ADVICE for YOUTHFUL Investors: Use some of your energy to ask the experts (realtor, other investors whose buildings you admire, attorney & CPA (who have successful experience with multi-family property) and form good business habits which fit your style! Asking questions of the right people will save you hours of time and thousands of dollars!

 In MIDDLE AGE, investors are adept at fitting their new building acquisitions (usually 1 or 2 each year) into their management program. To the casual observer, it seems that less than 6 months after they have acquired a new property it looks and feels like their others in terms of condition, landscaping, strong tenants. They practice sound tenant management, with consistent bonuses for referring other good tenants, pay annual security interest payments to tenants as they come due, communicate clearly with tenants and make every unit under their management a little more attractive every year! Rents increase with the market each year (usually by $25 to $50 per month). These increases fund inflationary increases in taxes, insurance and water bills, plus needed capital improvements. Since processes are streamlined, these investors make more $$$ per unit or building with less energy invested. They keep their eyes open for new properties and may consider using 1031 Exchanges to weed out properties with less future potential and purchase those which fit their ideal portfolio better! For a devoted investor, this stage can last 50 years. A casual investor may never make it to this stage, but go straight from YOUTH to PAST PRIME!
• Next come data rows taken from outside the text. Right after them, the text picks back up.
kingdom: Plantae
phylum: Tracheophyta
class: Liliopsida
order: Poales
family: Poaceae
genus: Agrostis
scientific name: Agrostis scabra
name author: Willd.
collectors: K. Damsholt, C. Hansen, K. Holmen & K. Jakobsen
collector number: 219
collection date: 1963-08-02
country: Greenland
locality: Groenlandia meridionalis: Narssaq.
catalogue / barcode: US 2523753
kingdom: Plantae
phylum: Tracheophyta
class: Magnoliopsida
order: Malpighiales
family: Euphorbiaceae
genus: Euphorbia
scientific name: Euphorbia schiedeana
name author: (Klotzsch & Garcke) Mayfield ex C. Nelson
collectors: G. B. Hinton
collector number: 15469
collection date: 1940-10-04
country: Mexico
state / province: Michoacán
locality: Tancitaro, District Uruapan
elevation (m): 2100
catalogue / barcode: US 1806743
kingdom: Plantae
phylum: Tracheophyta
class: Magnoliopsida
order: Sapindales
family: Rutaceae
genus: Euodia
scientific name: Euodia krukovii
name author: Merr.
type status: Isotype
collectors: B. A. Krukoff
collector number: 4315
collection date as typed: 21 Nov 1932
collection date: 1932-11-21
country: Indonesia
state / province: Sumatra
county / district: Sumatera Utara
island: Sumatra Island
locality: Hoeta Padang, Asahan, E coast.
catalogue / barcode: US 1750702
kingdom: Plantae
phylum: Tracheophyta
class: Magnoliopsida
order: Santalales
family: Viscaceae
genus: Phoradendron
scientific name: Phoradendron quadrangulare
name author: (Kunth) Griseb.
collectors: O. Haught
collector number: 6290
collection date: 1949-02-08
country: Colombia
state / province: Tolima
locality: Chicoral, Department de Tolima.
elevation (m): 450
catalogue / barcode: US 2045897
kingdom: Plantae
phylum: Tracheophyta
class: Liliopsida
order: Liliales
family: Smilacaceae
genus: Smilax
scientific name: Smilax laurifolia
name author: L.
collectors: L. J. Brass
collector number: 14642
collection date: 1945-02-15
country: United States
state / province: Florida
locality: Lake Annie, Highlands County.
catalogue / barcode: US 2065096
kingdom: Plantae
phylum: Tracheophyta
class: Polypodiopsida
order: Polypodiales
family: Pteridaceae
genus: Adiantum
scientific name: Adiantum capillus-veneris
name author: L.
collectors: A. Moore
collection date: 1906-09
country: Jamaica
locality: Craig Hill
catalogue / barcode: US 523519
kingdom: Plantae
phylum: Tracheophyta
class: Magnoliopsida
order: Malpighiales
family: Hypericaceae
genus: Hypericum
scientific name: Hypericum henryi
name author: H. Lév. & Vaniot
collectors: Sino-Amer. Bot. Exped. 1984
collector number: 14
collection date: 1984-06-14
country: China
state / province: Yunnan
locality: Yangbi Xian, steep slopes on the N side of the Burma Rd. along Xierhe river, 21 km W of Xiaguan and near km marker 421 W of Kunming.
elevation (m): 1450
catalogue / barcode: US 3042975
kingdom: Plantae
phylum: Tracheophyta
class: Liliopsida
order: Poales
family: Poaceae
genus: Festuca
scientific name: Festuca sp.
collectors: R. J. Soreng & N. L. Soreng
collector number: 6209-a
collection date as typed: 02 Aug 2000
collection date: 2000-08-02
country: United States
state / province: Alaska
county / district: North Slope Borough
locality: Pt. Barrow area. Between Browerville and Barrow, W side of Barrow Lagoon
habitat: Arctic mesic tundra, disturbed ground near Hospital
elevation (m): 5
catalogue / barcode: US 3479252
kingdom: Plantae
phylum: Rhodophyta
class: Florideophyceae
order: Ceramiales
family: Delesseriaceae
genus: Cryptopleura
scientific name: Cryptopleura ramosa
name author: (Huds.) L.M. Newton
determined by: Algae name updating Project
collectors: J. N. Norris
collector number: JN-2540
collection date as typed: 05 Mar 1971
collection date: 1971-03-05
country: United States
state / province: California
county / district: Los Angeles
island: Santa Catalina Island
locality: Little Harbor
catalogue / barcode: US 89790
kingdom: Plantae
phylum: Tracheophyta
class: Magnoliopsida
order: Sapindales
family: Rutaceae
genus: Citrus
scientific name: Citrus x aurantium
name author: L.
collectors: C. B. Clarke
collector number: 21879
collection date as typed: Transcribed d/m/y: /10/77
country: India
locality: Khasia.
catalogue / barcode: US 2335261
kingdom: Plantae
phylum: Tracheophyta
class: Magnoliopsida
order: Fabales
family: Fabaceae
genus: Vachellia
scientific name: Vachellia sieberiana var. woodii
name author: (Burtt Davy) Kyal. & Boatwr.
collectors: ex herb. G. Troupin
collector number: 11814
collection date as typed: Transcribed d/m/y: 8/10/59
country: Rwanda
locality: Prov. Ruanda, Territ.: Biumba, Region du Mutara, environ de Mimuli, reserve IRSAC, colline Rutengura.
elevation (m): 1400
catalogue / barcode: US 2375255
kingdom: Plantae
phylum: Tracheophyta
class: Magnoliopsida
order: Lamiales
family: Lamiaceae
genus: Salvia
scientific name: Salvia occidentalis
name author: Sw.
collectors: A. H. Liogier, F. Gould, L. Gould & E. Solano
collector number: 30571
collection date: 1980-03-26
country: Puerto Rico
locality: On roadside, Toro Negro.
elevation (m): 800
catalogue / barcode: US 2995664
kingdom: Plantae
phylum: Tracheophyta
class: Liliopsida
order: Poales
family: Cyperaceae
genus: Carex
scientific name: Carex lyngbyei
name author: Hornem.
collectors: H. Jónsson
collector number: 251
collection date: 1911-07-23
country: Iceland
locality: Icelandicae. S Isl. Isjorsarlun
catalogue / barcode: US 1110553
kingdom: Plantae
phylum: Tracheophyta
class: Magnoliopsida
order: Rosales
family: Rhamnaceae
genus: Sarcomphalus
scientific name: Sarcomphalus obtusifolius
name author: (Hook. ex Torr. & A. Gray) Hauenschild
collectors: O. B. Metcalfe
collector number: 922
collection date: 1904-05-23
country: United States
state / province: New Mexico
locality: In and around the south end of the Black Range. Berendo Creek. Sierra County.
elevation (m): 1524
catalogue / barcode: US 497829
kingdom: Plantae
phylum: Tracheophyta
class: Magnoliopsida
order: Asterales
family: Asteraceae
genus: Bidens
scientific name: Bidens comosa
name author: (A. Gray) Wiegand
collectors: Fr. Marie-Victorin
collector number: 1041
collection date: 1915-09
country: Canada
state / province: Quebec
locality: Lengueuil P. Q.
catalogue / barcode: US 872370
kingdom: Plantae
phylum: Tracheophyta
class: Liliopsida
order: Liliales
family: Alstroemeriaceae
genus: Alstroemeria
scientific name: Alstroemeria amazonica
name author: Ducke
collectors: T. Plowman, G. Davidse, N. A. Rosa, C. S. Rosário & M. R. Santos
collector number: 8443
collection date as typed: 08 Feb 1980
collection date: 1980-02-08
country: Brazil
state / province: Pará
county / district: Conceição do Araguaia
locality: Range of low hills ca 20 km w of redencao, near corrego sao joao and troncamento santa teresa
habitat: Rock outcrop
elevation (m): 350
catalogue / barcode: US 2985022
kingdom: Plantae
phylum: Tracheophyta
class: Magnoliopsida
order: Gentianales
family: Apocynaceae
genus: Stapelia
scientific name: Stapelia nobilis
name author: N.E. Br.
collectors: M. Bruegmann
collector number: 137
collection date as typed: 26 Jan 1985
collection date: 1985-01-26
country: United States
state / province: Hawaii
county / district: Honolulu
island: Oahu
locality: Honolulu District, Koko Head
ADVICE for MIDDLE AGE Investors: Use your trusted experts to evaluate your assets and fine-tune your portfolio. Just as a strong realtor knows that some clients are too draining to work for, you need to recognize if one or more of your properties is too draining to remain in your portfolio. To make investing fun, you need to work with positive people, and tenants who will work with you. This is a long-term strategy. You can't afford to have any one investment sap your endurance. Began planning in this stage for your next life phase (perhaps a 1031 exchange of 20 3-families for one 20-unit apartment building in a warmer climate?). The current tax code provides great flexibility and excellent tax-deferral potential!!!

 

The PAST PRIME stage is the one too many investors without a plan fall into. The mortgage may be paid off or almost paid off, so they keep the rents low for tenants (after all, they only have to pay taxes, water and insurance). With low rents, the property will not fund capital improvements. You know what these properties look like... little landscaping, older roofs (with 2-3 layers of shingles), abandoned cars in the back yards, 3 dumpsters of prior-tenants' possessions in the basement, older heating systems, leaking pipes, old wallpaper, at least one unit is behind on the rent or vacant... Strong investors never enter this stage, other investors may be trapped here for a decade...

 

ADVICE for PAST PRIME investors: You have given 40% of your cashflow to your tenants and will give 30% of what could have been your equity to the new investor in this property. You need to end your pain and stop the decline in your investment's value. Call for FIRST AID!!!

 

Vickie Nagy
Coldwell Banker Residential Real Estate - Palm Springs, CA
Vickie Jean the Palm Springs Condo Queen
Very interesting way of framing up the lifecycle ... but oh so true!
Feb 08, 2008 03:39 AM
First Last
Eatontown, NJ

Brent,

Great post, a lot of good advice.

Feb 08, 2008 03:43 AM
Bill Exeter
Exeter 1031 Exchange Services, LLC - San Diego, CA
1031 Tax-Deferred Exchange Expert

Hi Brent,

Great advice and good information.  Good for 1031 exchangers to keep in mind.